In the Potting Shed...

Several weeks ago, when I finally got to hear about 1970s industrial music/visual arts group Throbbing Gristle's upcoming June '09 Glasgow show, their first ever Scottish gig since their inception 35 years ago, it was already too late for me; some other commitments prevented my being there. But then to hear after the event, that there had been some 100+ out of 1,000 tickets unsold - that's not merely injurious, that's insulting!

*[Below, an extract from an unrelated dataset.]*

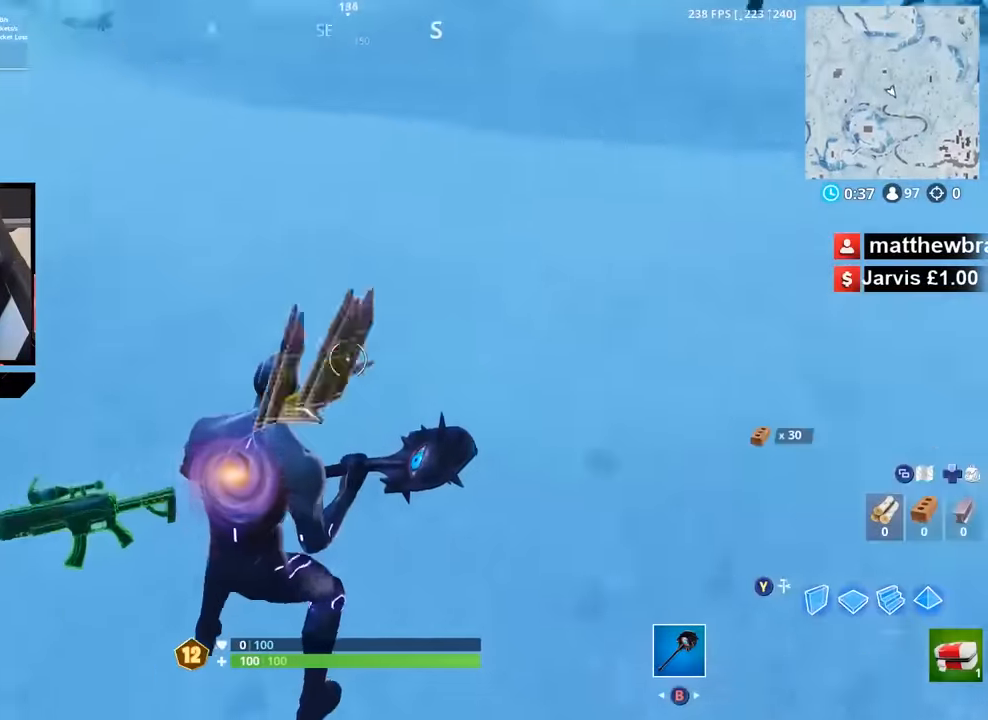
{"dt_ms": 500, "buttons": [], "left_stick": "up-right", "right_stick": "up-right", "button_events": [[116, "X", "down"], [183, "X", "up"], [233, "X", "down"], [316, "X", "up"]]}
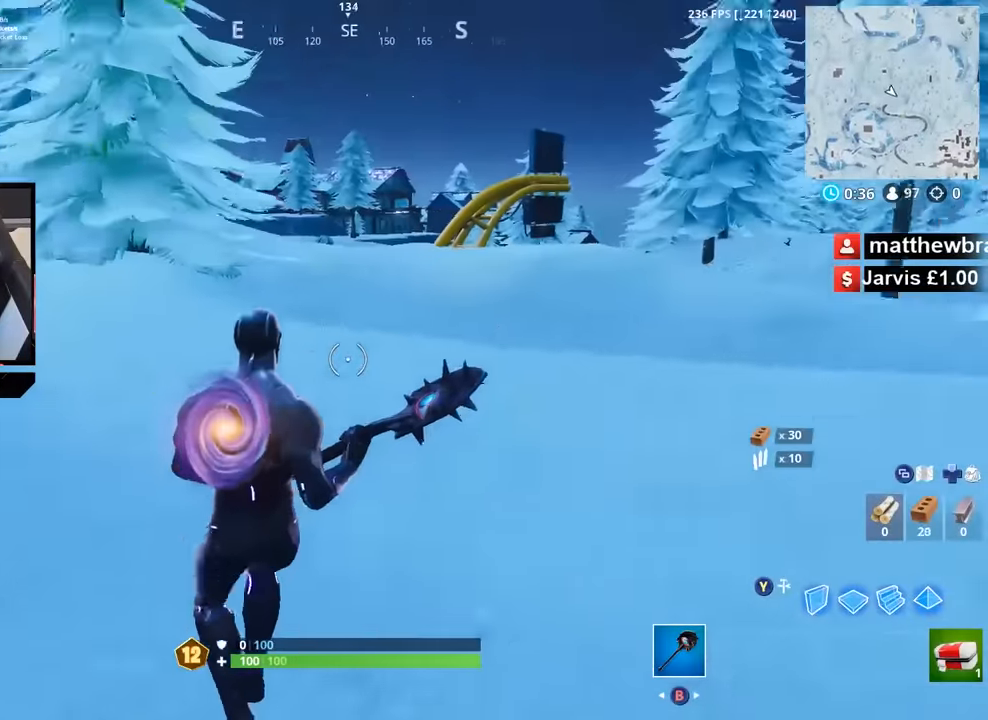
{"dt_ms": 500, "buttons": [], "left_stick": "up-right", "right_stick": "center", "button_events": [[133, "A", "down"], [200, "A", "up"], [383, "R1", "down"], [500, "R1", "up"]]}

Not that I'd have believed either of those titbits, even had they featured weeks or months earlier in a specially extended edition of Newsnight with Jeremy Paxman. Throbbing Gristle in Glasgow? Yeah, sure. For one thing, it's well known they disbanded in 1981. Okay, there were rumours of a 2004 reunion, but only in far hidden and inaccessible corners of the Californian outback. That they would ever play Glasgow, well ... that was just mad, crazy talk.

Today I found a very small consolation on the internets. It was a wee bit like being reunited with a childhood friend, when I rediscovered: The Gristleizer!

To the uninitiated: it's a guitar effects pedal. Actually, the picture on the left is a more modern version; the original was neither photogenic, nor in fact a pedal. What I actually discovered was that a previously broken link, to a PDF of 16-year-old hero Roy Gwinn's original article in Practical Electronics, had been repaired. From a related Smashing Guitars story:

"Though the original design is over 30 years old, The Gristleizer had never seen commercial production until the summer of 2009, when Endangered Audio updated and improved the circuit. The pedal version, housed in a high-quality, heavy-duty Hammond 1590DD box, retains all the functionality of the tabletop design with the added convenience of footswitch operation..."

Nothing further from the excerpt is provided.